Ilan Stavans is Lewis-Sebring Professor in Latin American and Latino Culture at Amherst College. He wrote the introduction to the new translation of Euclides da Cunha’s classic, Backlands: The Canudos Campaign, just out from Penguin Classics.

Euclides da Cunha is a towering literary figure in Brazil, a man who, more than a century after his death in 1909 at the age of 43, is recognized as essential in the shaping of the modern Latin American nation.  Given his extraordinary talent as a newspaper correspondent, he deserves to be equally known abroad on the basis of his book Backlands: The Canudos Campaign, which is, simply put, one of the most outstanding chronicles of war ever written.
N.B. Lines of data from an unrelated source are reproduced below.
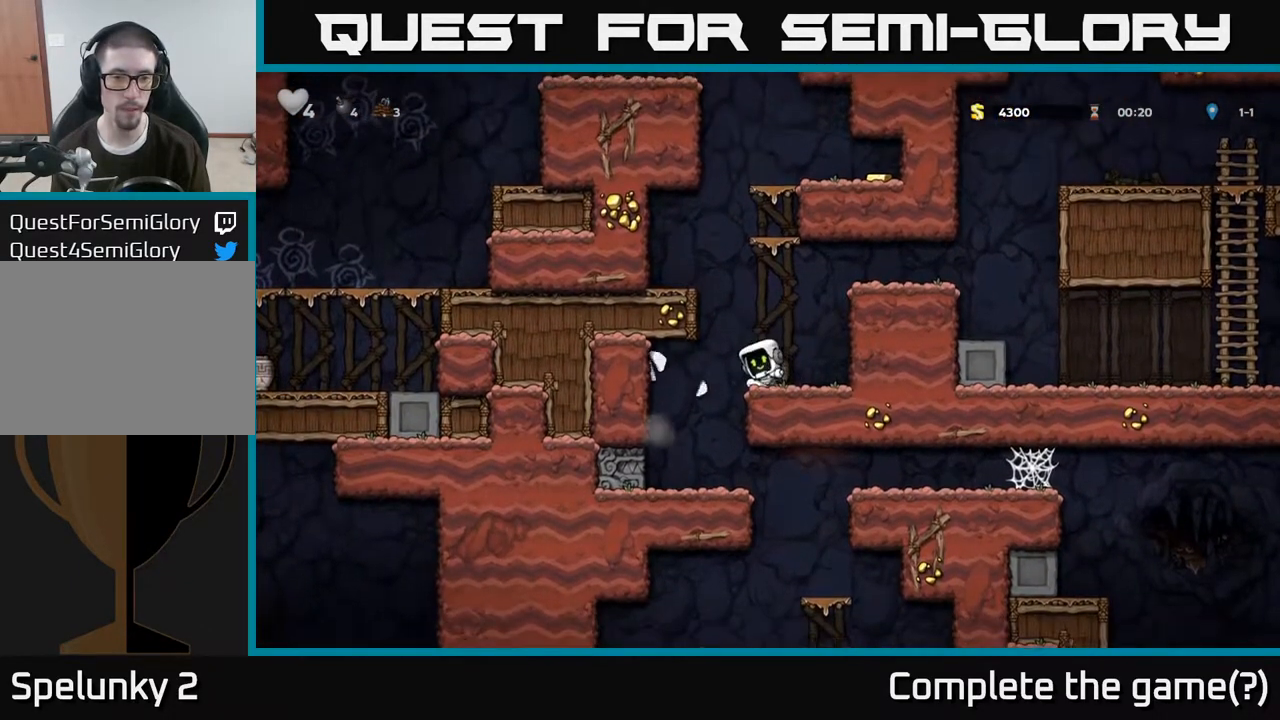
{"dt_ms": 500, "buttons": [], "left_stick": "down-left", "right_stick": "center", "events": [[150, "left_stick", "down-left"], [233, "X", "down"], [367, "X", "up"], [433, "X", "down"], [500, "X", "up"]]}
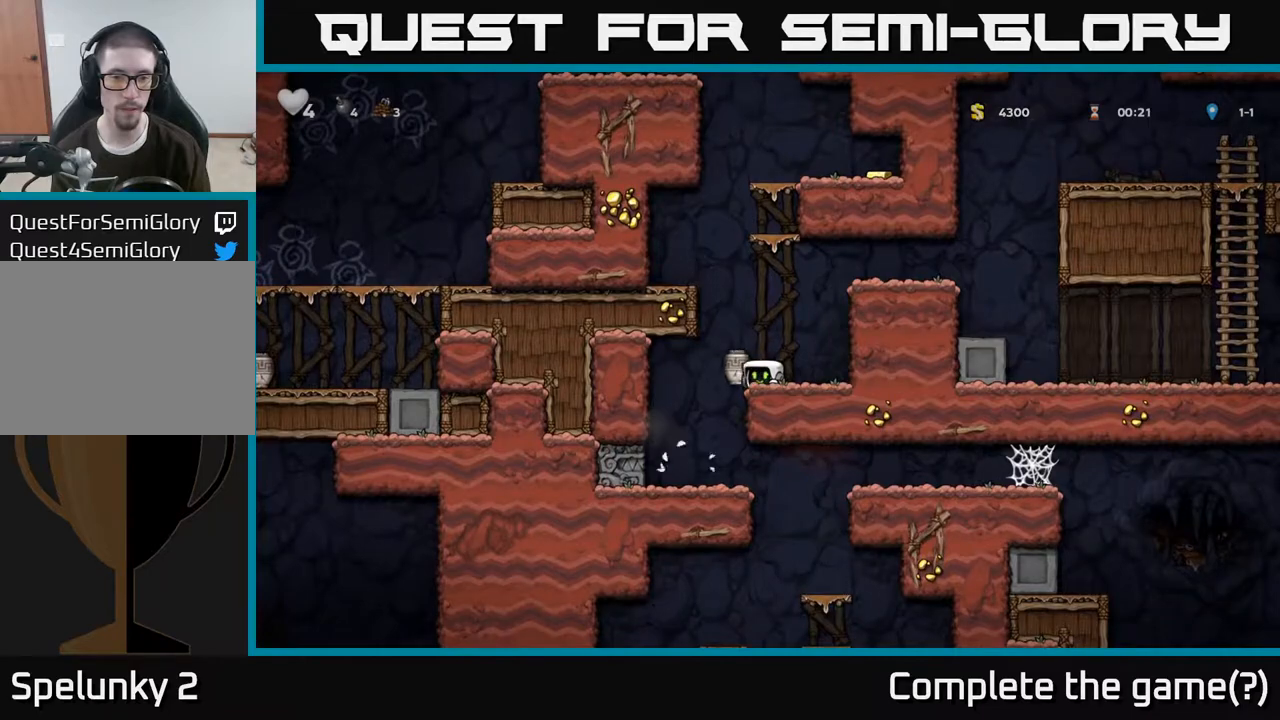
{"dt_ms": 500, "buttons": [], "left_stick": "center", "right_stick": "center", "events": [[167, "left_stick", "center"]]}
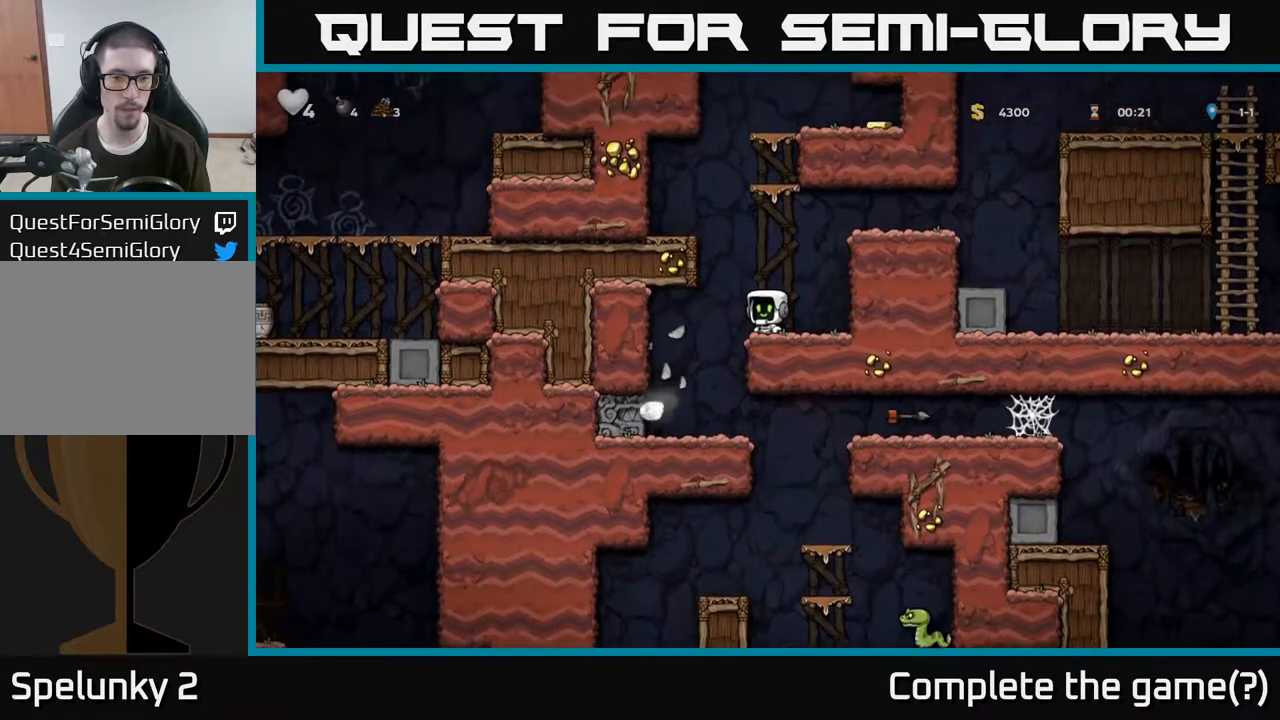
{"dt_ms": 500, "buttons": ["A"], "left_stick": "left", "right_stick": "center", "events": [[100, "A", "down"], [100, "left_stick", "left"], [267, "A", "up"], [400, "A", "down"]]}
A civil engineer, an army lieutenant, and a journalist from an upper-middle class family in Rio de Janeiro, Da Cunha was a rather innocuous figure who, judging by his other writing, would probably would have been forgotten by history until stumbled upon the opportunity that would ultimately make him famous when, in 1897, he accepted an invitation from the newspaper O Estado de São Paulo to be what we would call today an embedded reporter with the Fourth Battalion traveling to Canudos, a rebelling province in the northeastern state of Bahia.  Starting in October 1896, Antônio de Conselheiro, a loquacious religious leader equipped with a messianic theology that was a hodgepodge of the imported Christianity the Portuguese brought with him from Europe and pagan beliefs of the local, indigent, mostly black population in inhospitable landscapes like the one where the unrest was taking place, was becoming a threat, first and foremost to the region, but as it gathered momentum, to the entire nation as well.

There had been repeated attempts to qualm the subversive forces, but every one of them had resulted in defeat.  The agitation had become the focus of a growing media, and the focus quickly evolved into an obsession.  Da Cunha, like other intellectuals of the time, was fascinated with the events and before he was approached with the invitation he published a couple of articles on the topic.  He considered the impact the Canudos ordeal could have to Brazil, a country that had become independent in 1822 but where slavery wasn’t abolished until 1888.  By the time da Cunha arrived to the scene, news of Conselheiro had achieved legendary proportions in the capital.  Was he a tyrant in disguise whose charisma could metastasize his standing beyond Bahia?  Were the limits to the government’s response its own unruly population?  Was race and not just class a factor in the attitude the urban population had to Canudos?  And was the sore point in Canudos proof that the enormous expansion of land that Brazil represented could not be coalesced under a single centralized power?

Da Cunha found in Canudos more than he bargained for:  an understanding of the role of war in human affairs; the need for a balanced journalism that creates its own sphere away from the influence of the government’s interests and those of wealthy, influential social sectors; and, perhaps more important, the realization that the writing of history is never about good versus evil but about the ambiguity that results of clashing visions of the future.  In the end, he witnessed less than a month of a year-long military campaign in which the Brazilian army crushed the jagunços, as Conselheiro’s followers came to be known, and during which approximately  thirty thousand people were killed, five thousand of them soldiers and the rest the local population.  He was troubled  to such a degree by the government lies and the fervor of the insurgents that it took years to complete his masterpiece, finally published in 1902.  Da Cunha would spend more years revising, expanding, and deepening its content, aware as he was that the farther away he was from what he saw, the more complex everything became.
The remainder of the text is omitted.